Luke hung up, aware that he was treating Marty with something less than normal consideration. The pressure of business could make a monster out of Sir Galahad, he reasoned, and women understood this, catered to it. He wouldn't have to worry about hurting Carol Martin's feelings.
He reached a hand to Joy's hip and began to shake her, watching her mutter and fight against coming awake. With smiling patience, he pulled the cover off her and she sat up, reflexively, shivering.
"You're horrible," she groaned. "What time is it?"
Luke watched her squinting at him as though bright sunlight were staring her full in the face. "Later than you think," he said. "After seven."
The squint turned into a grimace of incredulity. "In the morning?" Luke nodded.
Abruptly, she let her body fall back to the mattress and turned her back to him. One hand groped about for the cover, found its hem and pulled it decisively over her shoulder.
Luke sighed. "Don't give it a hard time, Joy," he said.
He watched one leg move. Slowly, with resignation, it pushed the blanket down. She turned over to face him, her eyelids blinking open. "God, this is going to be tough," she said.

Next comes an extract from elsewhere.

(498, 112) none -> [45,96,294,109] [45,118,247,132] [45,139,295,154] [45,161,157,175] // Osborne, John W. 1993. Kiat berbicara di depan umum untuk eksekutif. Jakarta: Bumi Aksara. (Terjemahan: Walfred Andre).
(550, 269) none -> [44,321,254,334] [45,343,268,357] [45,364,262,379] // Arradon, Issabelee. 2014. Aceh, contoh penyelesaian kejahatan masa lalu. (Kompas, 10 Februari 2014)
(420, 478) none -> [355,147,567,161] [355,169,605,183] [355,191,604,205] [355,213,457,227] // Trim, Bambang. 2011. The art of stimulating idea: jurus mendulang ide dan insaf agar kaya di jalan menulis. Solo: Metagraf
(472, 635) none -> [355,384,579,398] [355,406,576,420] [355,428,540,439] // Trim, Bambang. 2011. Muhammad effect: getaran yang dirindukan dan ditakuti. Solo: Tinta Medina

Luke grinned. He went to the bureau and pulled out a fresh white shirt.
By the time he had finished dressing, Joy was just completing the final touches on her make-up. She used his brush to smooth down her hair and gave herself a last critical survey in his small mirror.
"You'll do," Luke said, surprised that she managed to look so neat, so fresh. And she had accomplished it so quickly, too. That was a good sign. "Come on," he said. "I'll get you some breakfast."
"And after that?" Joy questioned, her heels clicking in small, rapid steps as he sailed her out of the apartment.
"Then you go get your things and bring them back here. I guess we'll be living together in this apartment for a while." He wound his watch as they rode down in the elevator. He wanted to get her moved in before Bess returned to New York. Idly, he wondered if Joy would survive an encounter with her mother. Ture, Joy had walked out on her yesterday, but that had been on the heat of impulse. In a crisis, could she sustain her decision? He couldn't afford to take the chance of finding out.
"And what about your lawyer?" Joy said. "I thought we had papers to sign."
Luke heard the concern in her voice. A surge of warmth went through him. He touched her arm with affection. "Take it easy," he said. "It'll all get done."